Here’s why according to DataDash
Nicholas Merten – a seasoned cryptocurrency analyst and founder of DataDash – has called for Bitcoin to drop to $14,000 after plunging below $19,000 over the weekend.
The analyst cited both technical and macroeconomic factors, including one indicator he calls “absolutely damning” for Bitcoin’s price.
Deeper Water for Bitcoin?
In a video published on Monday, Merten pointed out that Bitcoin’s 200-week moving average (WMA) has turned into a level of price resistance, rather than support. The primary cryptocurrency has almost always remained above the average throughout its existence, with rare dips below it marking cyclical bottoms.
However, Bitcoin and the crypto markets fell below this level during the crypto market crash in June, which saw Bitcoin plummet to $17,600. It has since ranged within the low twenties – barely below the 200 WMA of around $23,000.
Given its inability to break back above this level, the analyst claimed that Bitcoin is now in “uncharted territory.”
“We have never seen these circumstances play out for Bitcoin,” he said. “Usually prices break below the weekly moving averages, the rallies break out of that, due to people buying into the capitulation.”
The founder concluded that Bitcoin’s recent price action likely signals “the end of a decade-long secular bull market” that Bitcoin has experienced throughout its life, along with stocks. As such, he suspects there may no longer be one leading asset compared to other commodities and shares.
According to the analyst, the cryptocurrency’s next bottom could be close to $14,000. This would mark an 80% correction from the all-time high, similar to previous bear markets.
“This is the bare minimum we can ask for at this point,” Merten said, adding that investors should consider the possibility of an even steeper decline to $10,000.
The merge and the macro
Commenting on Ethereum’s recent merger, Merten called the upgrade “an obvious one”buy the hype, sell the news‘ event.” He expects the second-largest cryptocurrency to retest the $800 to $1,000 level, and possibly lower.
Contributing to potential declines is the Federal Reserve’s upcoming interest rate decision, where the market expects another increase of 75 basis points. Hawkish monetary policy has coincided with major declines in stocks and crypto through 2022.

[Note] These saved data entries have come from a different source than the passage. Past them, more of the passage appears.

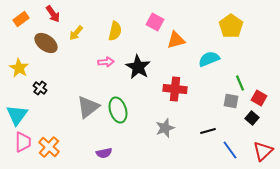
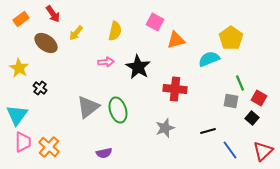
yellow pentagon: moved 12 px down
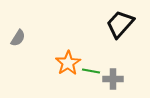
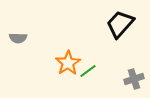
gray semicircle: rotated 60 degrees clockwise
green line: moved 3 px left; rotated 48 degrees counterclockwise
gray cross: moved 21 px right; rotated 18 degrees counterclockwise
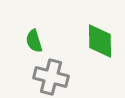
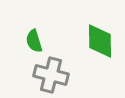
gray cross: moved 2 px up
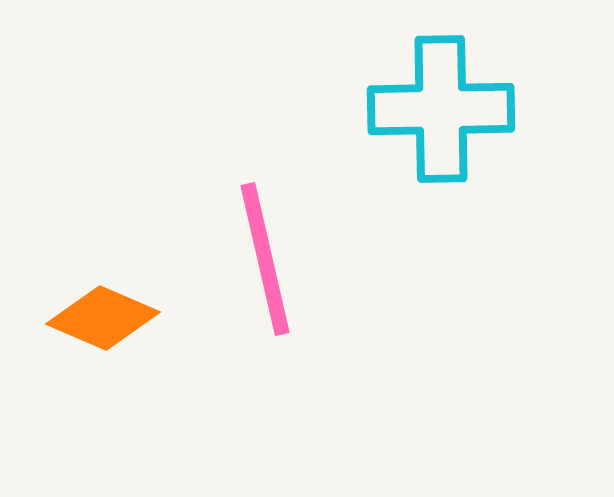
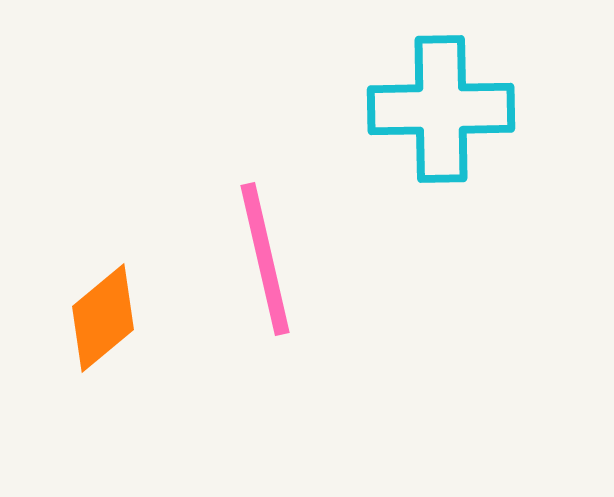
orange diamond: rotated 63 degrees counterclockwise
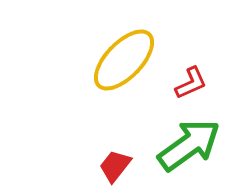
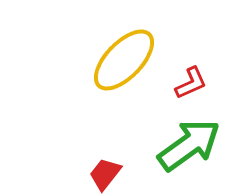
red trapezoid: moved 10 px left, 8 px down
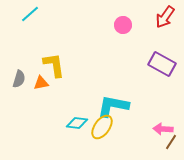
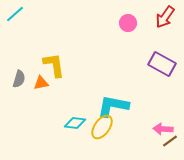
cyan line: moved 15 px left
pink circle: moved 5 px right, 2 px up
cyan diamond: moved 2 px left
brown line: moved 1 px left, 1 px up; rotated 21 degrees clockwise
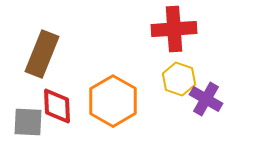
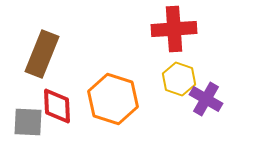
orange hexagon: moved 2 px up; rotated 12 degrees counterclockwise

These policies have created a higher cost of shelter in the United States, including sudden increases in fixed-rate mortgages. It has also caused 2-year government bond yields to invert the yield on the 10- and 30-year equivalents.
Despite the potential dangers to the economy this may pose, Merten does not expect the central bank to stop raising interest rates until it can safely curb inflation.
“This could very well be depression levels of recession,” he said.